In a landmark case before the U.S. Supreme Court, the state of Louisiana has asked the justices to definitively declare the consideration of race in the redistricting process to be unconstitutional.
“Our Constitution prohibits the sorting of Americans into voting districts based on their skin color — and Louisiana wants no part of that abhorrent system,” Louisiana Attorney General Liz Murrill said in a Wednesday statement.
The Pelican State’s request was included in a Wednesday brief responding to an Aug. 1 order from the high court in the case known as Louisiana v. Callais. Centered on Louisiana’s most recent congressional map (S.B. 8), the justices instructed the parties in the case to address the question of whether “the State’s intentional creation of a second majority-minority congressional district violates the Fourteenth or Fifteenth Amendments to the U. S. Constitution.”

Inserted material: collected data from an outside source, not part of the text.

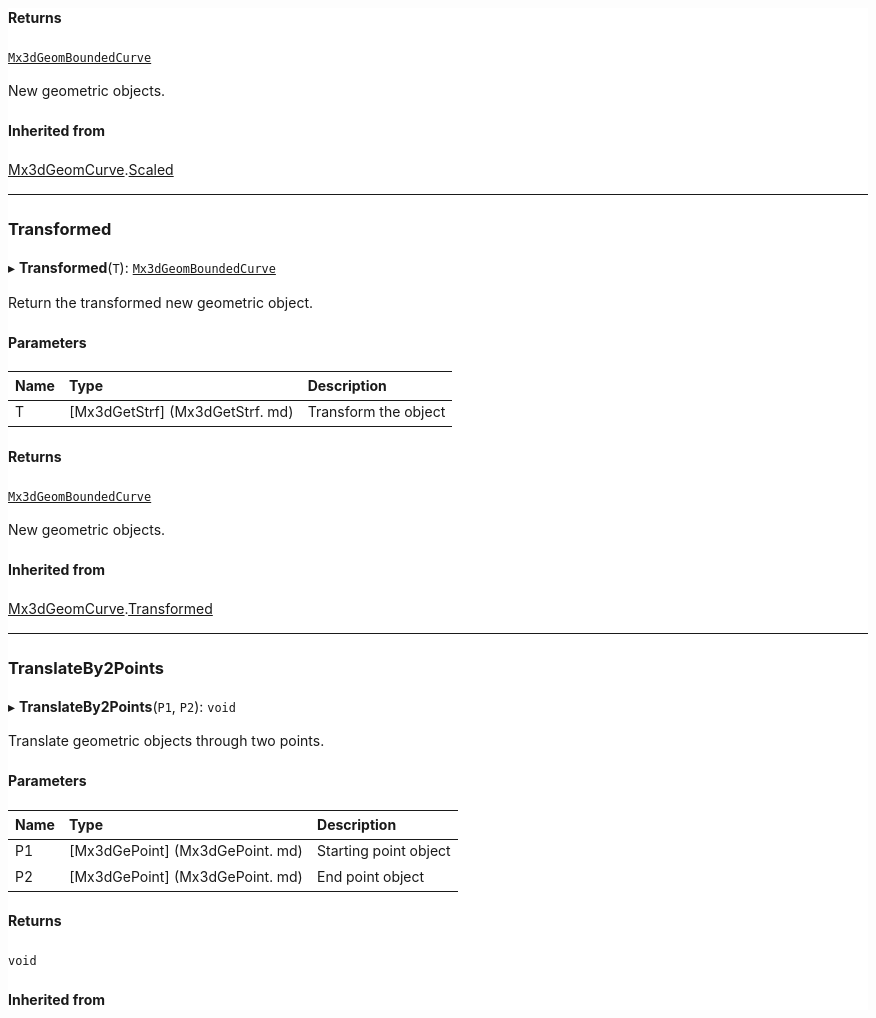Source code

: #### Returns

[`Mx3dGeomBoundedCurve`](Mx3dGeomBoundedCurve.md)

New geometric objects.

#### Inherited from

[Mx3dGeomCurve](Mx3dGeomCurve.md).[Scaled](Mx3dGeomCurve.md#scaled)

___

### Transformed

▸ **Transformed**(`T`): [`Mx3dGeomBoundedCurve`](Mx3dGeomBoundedCurve.md)

Return the transformed new geometric object.

#### Parameters

| Name | Type | Description |
| :------ | :------ | :------ |
|T | [Mx3dGetStrf] (Mx3dGetStrf. md) | Transform the object|

#### Returns

[`Mx3dGeomBoundedCurve`](Mx3dGeomBoundedCurve.md)

New geometric objects.

#### Inherited from

[Mx3dGeomCurve](Mx3dGeomCurve.md).[Transformed](Mx3dGeomCurve.md#transformed)

___

### TranslateBy2Points

▸ **TranslateBy2Points**(`P1`, `P2`): `void`

Translate geometric objects through two points.

#### Parameters

| Name | Type | Description |
| :------ | :------ | :------ |
|P1 | [Mx3dGePoint] (Mx3dGePoint. md) | Starting point object|
|P2 | [Mx3dGePoint] (Mx3dGePoint. md) | End point object|

#### Returns

`void`

#### Inherited from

As The Federalist previously reported, Louisiana’s initial map — which included a single black-majority district — was struck down in the lower federal judiciary over claims that it diluted the voting power of black residents. Continued litigation in the case prompted the state to draw a new map that included a second black-majority district. This resulted in a separate lawsuit being filed against the new map and a different lower court declaring the creation of a second majority-minority district to violate the 14th Amendment’s equal protection clause, although the Supreme Court paused this ruling before ultimately agreeing to take up the case in November 2024.